From: David Starner (dvdeug@x8b4e516e.dhcp.okstate.edu)
Date: Tue Nov 14 2000 - 16:00:10 EST


On Tue, Nov 14, 2000 at 12:00:26PM -0800, Rick McGowan wrote:
> dvdeug@x8b4e516e.dhcp.okstate.edu wrote:
>
> > Unfortunately, there's no corresponding LATIN CAPITAL LETTER N WITH LONG
> > RIGHT LEG, which Lakota needs.
>
> To my knowledge, the discussion in September between John Cowan and
> Curtis Clark didn't terminate with any actual proposal, and I'm not

Looking at the emails, it terminated with Clark being satisfied that
U+019E would work.

> clear on whether the above assertion is a fact. I'm not saying I know
> anything about this field either. Does Lakota REALLY need a letter that
> isn't in Unicode?
>
> Are you in a position to provide documents and evidence, and/or make a
> definite proposal for adding this character?

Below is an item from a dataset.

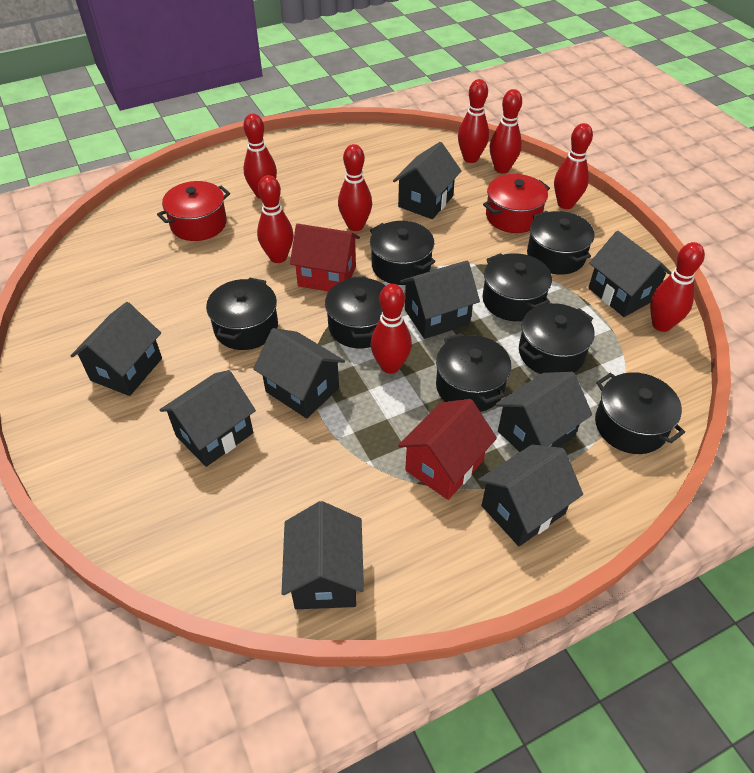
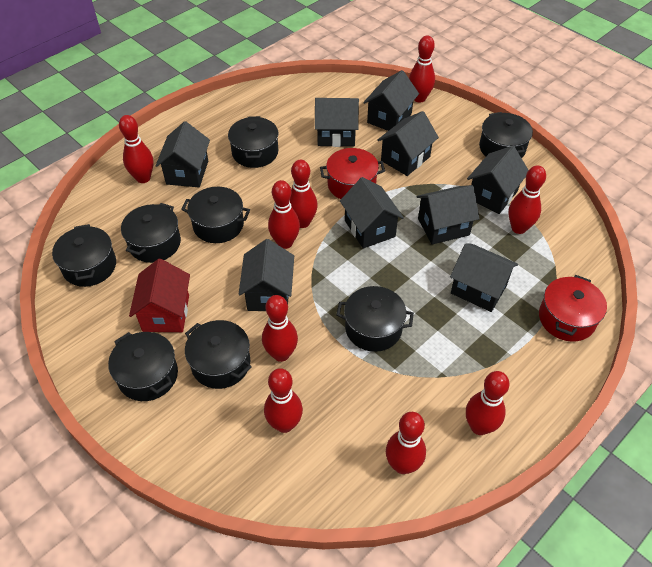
red bowling pin: 8 -> 9
red house: 2 -> 1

It would be a good thing
> to add, if it's really needed.

That statement was based off one book, the most recent book on Lakota
I've seen, that claims to be using the most recent orthography (the 1982
orthography) which is currently being used to teach and write Lakota.
A large version of U+019E is definitly being used where all caps are used,
but I can't find an instance where it starts a word.

I am getting more Lakota writing at some point, and I could write up
a proposal based on that if nessecary, but I have no contact with the
Lakota.

-- 
David Starner - dstarner98@aasaa.ofe.org
http://dvdeug.dhis.org
As centuries of pulp novels and late-night Christian broadcasting have taught 
us, anything we don't understand can be used for the purposes of Evil.